WHAT THIS TASK INVOLVES: Copy the lines below verbatim, but only from the line containing "pyautogui.mouseDown(button='middle')" through the end of the data.

** SUPPLIED DATA follows **

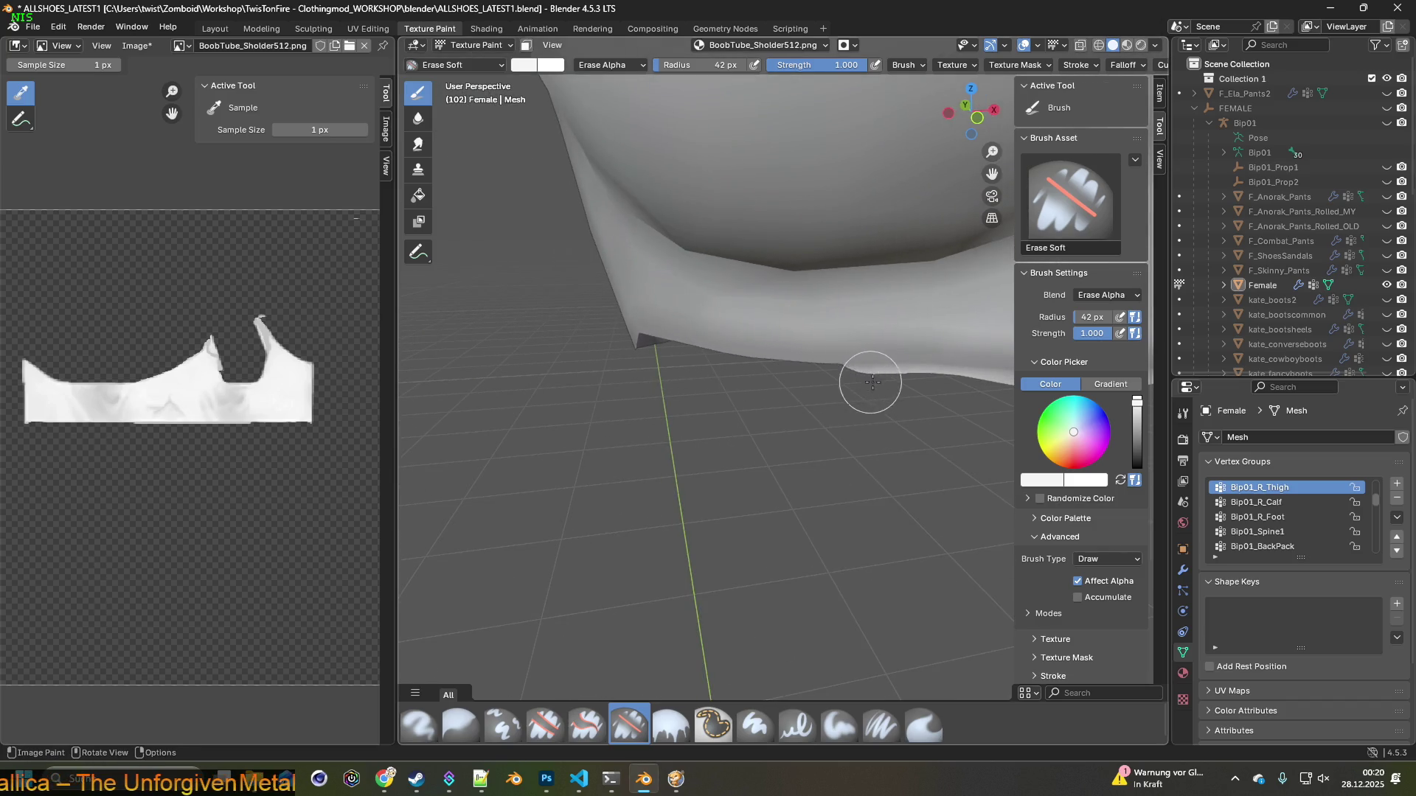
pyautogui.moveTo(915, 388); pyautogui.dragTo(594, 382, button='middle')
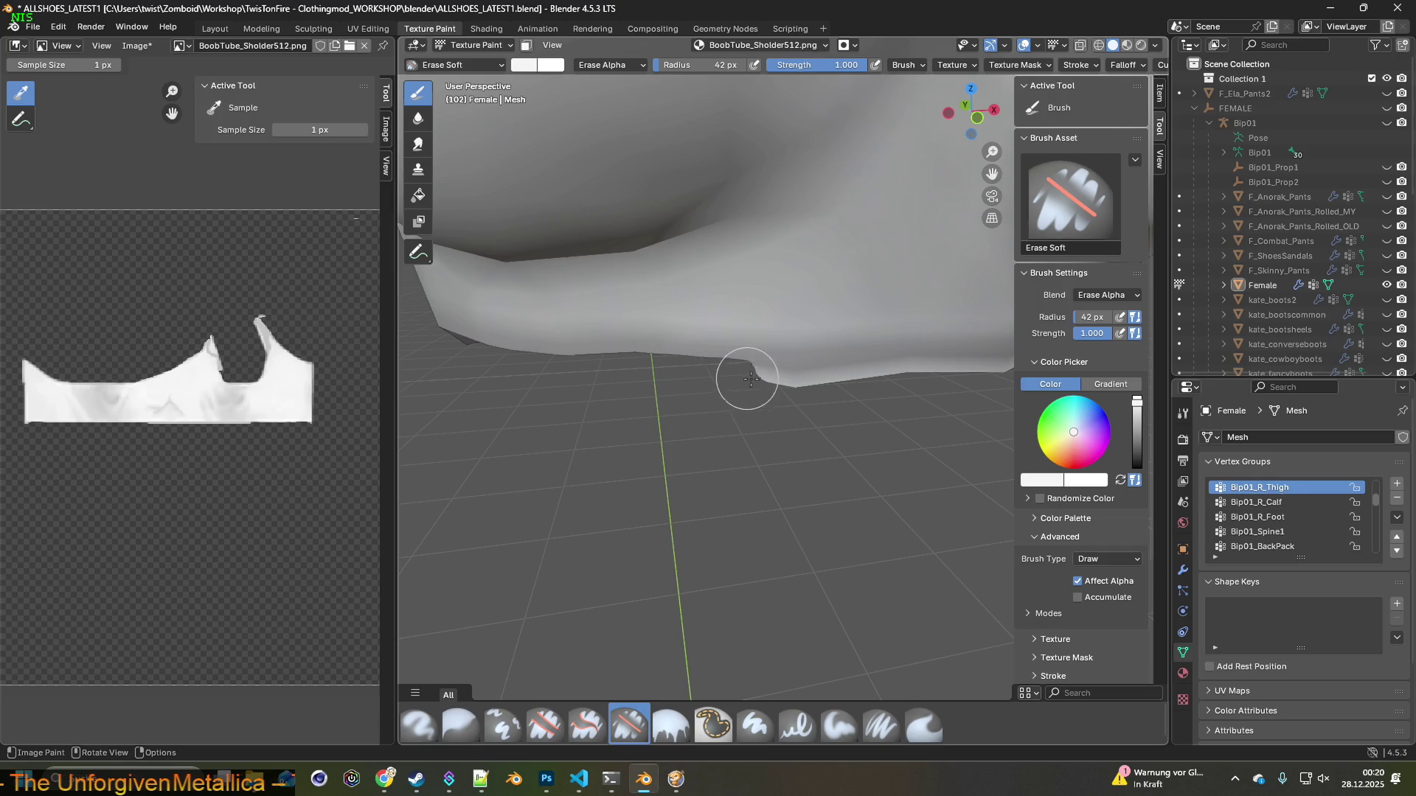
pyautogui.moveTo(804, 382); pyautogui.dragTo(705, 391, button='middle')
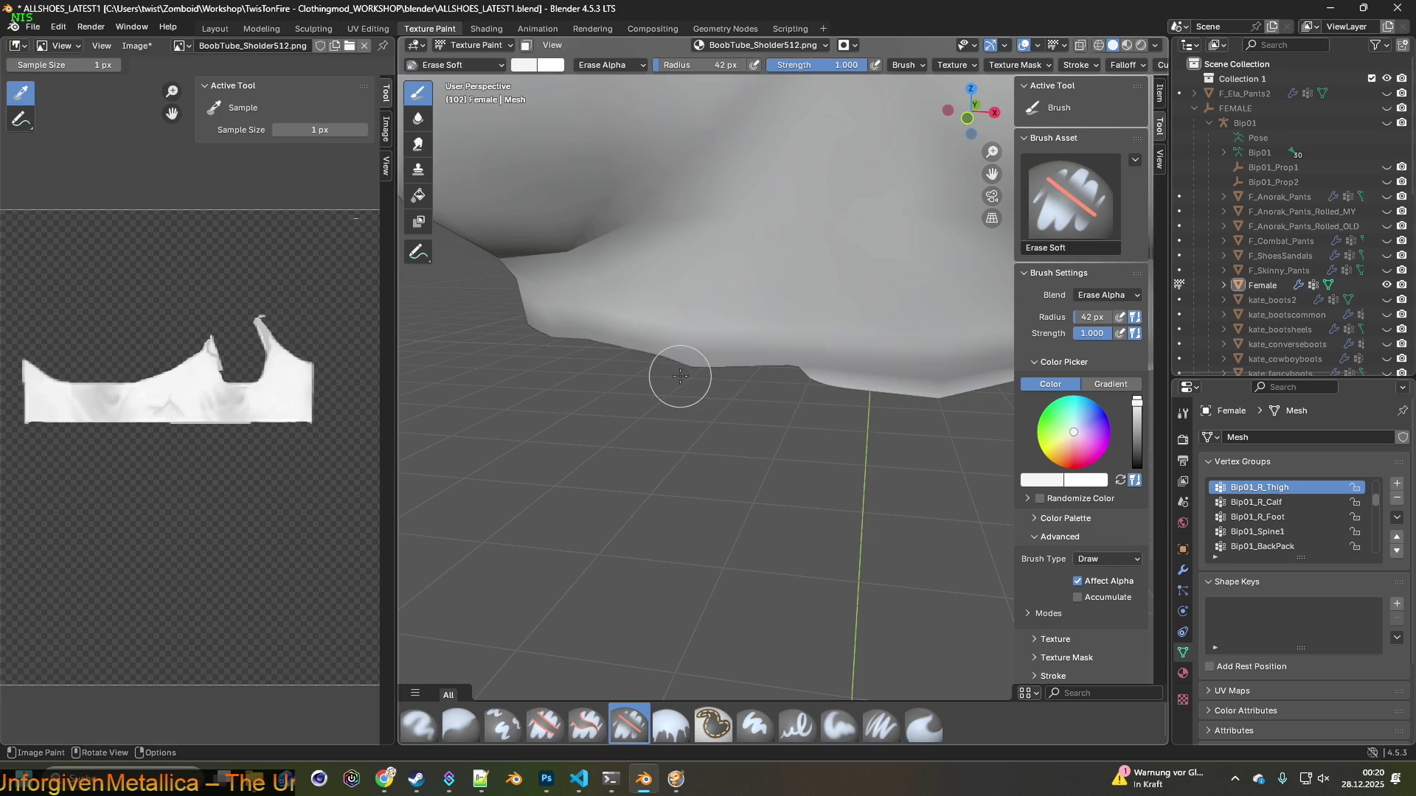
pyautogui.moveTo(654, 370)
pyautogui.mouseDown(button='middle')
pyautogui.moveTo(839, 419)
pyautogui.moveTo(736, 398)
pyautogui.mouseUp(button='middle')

** End of SUPPLIED DATA **

ANSWER TO THIS EXERCISE:
pyautogui.mouseDown(button='middle')
pyautogui.moveTo(839, 419)
pyautogui.moveTo(736, 398)
pyautogui.mouseUp(button='middle')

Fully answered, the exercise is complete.